My waspish encounter with Gore Vidal

News of the author’s death at the age of 86 brings memories of a tingling sensation under the nose

Strange how powerful a sense memory can be. News of Gore Vidal’s death at the age of 86 gave me a tingling sensation under the nose, then I remembered why.

I once had an unorthodox journalistic encounter with him at his beautiful palazzo, built into the rocks above the Amalfi coast in Italy. The interview started off conventionally enough, with him being imperious, and not a little pompous, as he sounded off about world affairs, or rather told me where the world was going wrong, and why it would be much better off if only it paid more attention to him.

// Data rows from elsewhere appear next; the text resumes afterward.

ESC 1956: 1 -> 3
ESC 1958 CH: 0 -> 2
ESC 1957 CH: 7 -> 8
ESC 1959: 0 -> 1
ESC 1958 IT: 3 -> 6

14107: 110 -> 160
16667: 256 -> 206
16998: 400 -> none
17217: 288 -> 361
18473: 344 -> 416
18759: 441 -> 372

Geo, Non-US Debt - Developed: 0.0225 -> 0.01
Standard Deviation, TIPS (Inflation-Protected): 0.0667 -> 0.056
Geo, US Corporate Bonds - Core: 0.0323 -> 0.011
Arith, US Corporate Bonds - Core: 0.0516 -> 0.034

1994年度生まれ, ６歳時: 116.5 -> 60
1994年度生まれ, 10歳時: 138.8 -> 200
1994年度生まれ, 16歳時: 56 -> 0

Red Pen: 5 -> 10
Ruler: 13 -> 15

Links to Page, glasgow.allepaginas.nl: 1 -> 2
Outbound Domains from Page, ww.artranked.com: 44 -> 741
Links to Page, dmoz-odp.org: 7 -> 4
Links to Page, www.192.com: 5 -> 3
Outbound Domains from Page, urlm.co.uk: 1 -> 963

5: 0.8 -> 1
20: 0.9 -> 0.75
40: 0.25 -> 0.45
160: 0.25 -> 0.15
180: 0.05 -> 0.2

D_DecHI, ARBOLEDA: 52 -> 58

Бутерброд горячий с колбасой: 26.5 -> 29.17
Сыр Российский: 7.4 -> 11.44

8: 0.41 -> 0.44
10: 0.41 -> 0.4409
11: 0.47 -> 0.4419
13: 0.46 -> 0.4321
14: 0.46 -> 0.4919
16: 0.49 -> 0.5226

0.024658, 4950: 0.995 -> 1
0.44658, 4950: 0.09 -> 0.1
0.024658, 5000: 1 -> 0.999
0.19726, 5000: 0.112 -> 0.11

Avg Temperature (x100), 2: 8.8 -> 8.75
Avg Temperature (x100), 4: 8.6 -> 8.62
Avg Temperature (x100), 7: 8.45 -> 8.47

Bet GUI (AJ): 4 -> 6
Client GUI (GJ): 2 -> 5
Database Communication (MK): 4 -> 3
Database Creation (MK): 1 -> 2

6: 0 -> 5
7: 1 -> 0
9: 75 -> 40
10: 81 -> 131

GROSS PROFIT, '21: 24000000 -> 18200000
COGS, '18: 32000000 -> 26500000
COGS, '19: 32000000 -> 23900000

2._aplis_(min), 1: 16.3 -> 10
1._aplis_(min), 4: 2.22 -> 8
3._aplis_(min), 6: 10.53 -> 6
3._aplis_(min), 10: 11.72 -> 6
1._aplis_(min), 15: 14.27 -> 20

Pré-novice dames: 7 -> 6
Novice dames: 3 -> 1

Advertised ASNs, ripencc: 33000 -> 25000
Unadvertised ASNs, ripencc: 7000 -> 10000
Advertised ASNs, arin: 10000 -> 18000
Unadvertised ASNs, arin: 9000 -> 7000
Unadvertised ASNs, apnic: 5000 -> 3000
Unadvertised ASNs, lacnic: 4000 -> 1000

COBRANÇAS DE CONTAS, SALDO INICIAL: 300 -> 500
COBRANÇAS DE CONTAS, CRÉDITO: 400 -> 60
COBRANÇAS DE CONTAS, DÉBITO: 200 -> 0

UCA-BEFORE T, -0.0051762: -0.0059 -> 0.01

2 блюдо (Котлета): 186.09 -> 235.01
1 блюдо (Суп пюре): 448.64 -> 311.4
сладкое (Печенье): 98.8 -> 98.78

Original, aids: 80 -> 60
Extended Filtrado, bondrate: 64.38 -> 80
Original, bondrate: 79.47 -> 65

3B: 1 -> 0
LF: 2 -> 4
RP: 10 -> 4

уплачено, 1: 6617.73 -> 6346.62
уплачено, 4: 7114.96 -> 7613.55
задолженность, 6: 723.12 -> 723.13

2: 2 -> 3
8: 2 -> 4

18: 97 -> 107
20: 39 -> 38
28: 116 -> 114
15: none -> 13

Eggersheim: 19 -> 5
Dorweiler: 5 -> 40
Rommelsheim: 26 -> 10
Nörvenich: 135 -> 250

But then he opened a bottle of Vat 69 whisky and, as we polished it off between us, he became more gossipy and entertaining. By this stage, five hours had passed and I had used up my tape (it was before the days of unlimited time on digital recorders) but I do recall him being splendidly catty about Evelyn Waugh and Truman Capote.

He then insisted that, before we left, the photographer and I should cool off in his swimming pool, adding: “We have no need of trunks here.” Well, it seemed rude not to. But when I surfaced, a wasp stung me under the nose, which turns out to be a very tender place. My face swelled up and I could barely see through my watering eyes as we left. On reflection, I should have ended my article by describing this sting, an appropriate way to part company with the waspish Gore, and so on. But the truth is, I forgot about it until now.

I have two other reflections upon that encounter, for what they are worth. The first concerns the fact that, almost uniquely among public intellectuals, Vidal was an autodidact who didn’t go to university. One consequence of this seems to have been that his hunger for knowledge never diminished. If anything, it grew, along with his library there at Ravello. So many people give up on education once they have graduated, feeling they have been there, done that. Not so Vidal.

The other thought concerns the palazzo itself, the walls of which were filled with caricatures, photographs and magazine covers featuring his saturnine face. It amounted to a shrine to its owner.

He told me, with a heavy sigh: “Every morning at 10, a tourist boat sails past and I have to listen to a woman telling my life story over a Tannoy.” Pause. “It is followed by another boat which tells the same story in Italian.” But of course his palazzo contradicted him, showing how much he secretly loved being a tourist attraction.

He shared it with Howard Austen, his partner of more than half a century, and when Austen died in 2003, Vidal sold the place and moved back to LA. But it’s curious, this business of an atheist building a monument to himself. A stab at immortality? Perhaps.

Given his reputation as a wit, I asked him if he had thought about what his last words might be. “We all have last words,” he said. “But we don’t know what they are. How about: ‘To be continued…’ ”

When I said that this didn’t quite square with his atheism, he smiled and mouthed the word “no”. But he had thought about his own exit. “All of you will go with me because I’m a solipsist. I’ve just imagined you. When I go, all will be blank.”

Well, he was wrong about that. Things didn’t go blank on Wednesday. But there was the feel of that sting under my nose, and that seems more appropriate. For the briefest of moments, he continued.